At the age of 81, Ernest Gaines now moves slowly and deliberately, using a walker to steady his steps.

There was a time when he walked several miles each day at Girard Park when he served as writer-in-residence at the University of Louisiana at Lafayette. He began his residency in 1981 and stayed at the university until he retired in 2004. It was during those years that Ernest Gaines wrote and published the critically acclaimed novels "A Gathering of Old Men" and "A Lesson Before Dying."

He has since slowed down.


Dianne Gaines and Ernest Gaines approach their kitchen table to prepare for lunch at their home in Oscar, La., Tuesday, Sept. 23, 2014.
(Photo: Paul Kieu, The Advertiser)

Ernest Gaines has been working on two novellas "just a little bit at a time" for the past four years. One he calls "Daughters of the Creole Lady," and the other he calls "The Man who Whipped Children."

Although now recognized as one of the most influential writers of African-American and Southern literature, it took many years for Ernest Gaines to see success. It took many more for his family, friends and neighbors to understand his need to write.

"They all thought I was nuts because hardly any of them had read a book, a novel. Back in a place like this, you read the Bible," Ernest Gaines said. "Nobody in the country had books. They didn’t know what you were talking about, and even if they did, they had not read black writers."

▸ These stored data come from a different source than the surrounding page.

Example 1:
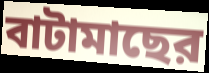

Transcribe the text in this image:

বাটামাছের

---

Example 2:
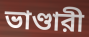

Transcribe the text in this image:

ভাণ্ডারী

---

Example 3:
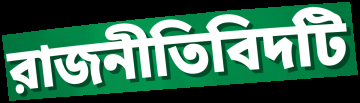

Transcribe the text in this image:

রাজনীতিবিদটি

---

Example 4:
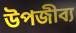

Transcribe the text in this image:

উপজীব্য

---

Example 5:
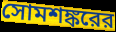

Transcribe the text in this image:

সোমশঙ্করের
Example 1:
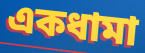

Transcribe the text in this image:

একধামা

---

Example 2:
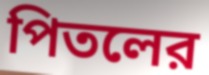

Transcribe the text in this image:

পিতলের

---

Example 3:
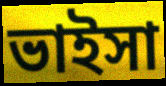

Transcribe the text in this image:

ভাইসা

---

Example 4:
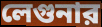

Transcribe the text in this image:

লেগুনার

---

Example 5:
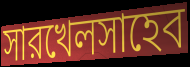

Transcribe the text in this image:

সারখেলসাহেব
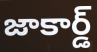
జాకార్డ్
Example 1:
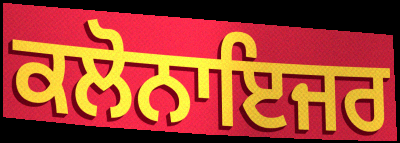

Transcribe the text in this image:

ਕਲੋਨਾਇਜਰ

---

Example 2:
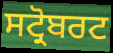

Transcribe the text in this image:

At the age of 15, Ernest Gaines moved to the San Francisco area, where his mother and stepfather lived, so he could continue schooling. His Pointe Coupée Parish community high school did not allow African-Americans.

The libraries in California captivated Ernest Gaines, but he found no books written by or about blacks. That’s when he began writing a version of what would one day become his first novel, "Catherine Carmier." At only 17 years old, Ernest Gaines sent the manuscript to New York City, but it was rejected.

He burned it.

Ernest Gaines focused on school, served in the Army and enrolled in San Francisco State University, where he began publishing short stories in the university’s literary journal. He earned a spot in Stanford University’s graduate program for creative writing, then settled into a studio apartment in the San Francisco area.

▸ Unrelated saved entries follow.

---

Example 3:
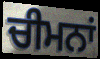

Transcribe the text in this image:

ਚੀਮਨਾਂ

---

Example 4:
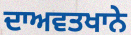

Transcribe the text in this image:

ਦਾਅਵਤਖਾਨੇ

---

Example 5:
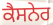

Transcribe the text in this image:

ਕੈਸਨੇਰ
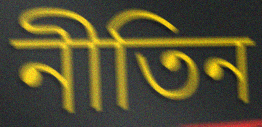
নীতিন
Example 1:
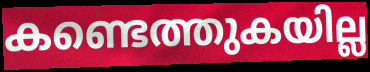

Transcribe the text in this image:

കണ്ടെത്തുകയില്ല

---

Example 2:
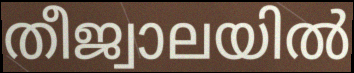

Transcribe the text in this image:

തീജ്വാലയിൽ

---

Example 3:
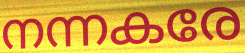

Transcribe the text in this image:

നന്നകരേ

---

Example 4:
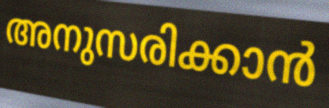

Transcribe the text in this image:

അനുസരിക്കാൻ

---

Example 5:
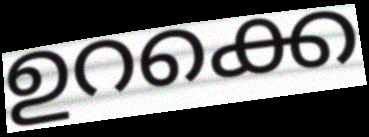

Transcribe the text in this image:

Though he had been writing short stories and working odd jobs, a mentor told Ernest Gaines that publishing a novel was the only way to publish a book of short stories or make money as a writer.

"And the only novel I could think of is what I had tried to write about 10 years earlier," he said. "And of course, I’d burned the draft I sent to New York."

Ernest Gaines started writing a new version of the novel, winning the Joseph Henry Jackson Literary Award in San Francisco for submitting a few chapters of the novel.

I just always said I was going to write. Had I not succeeded, I don’t know, suicide?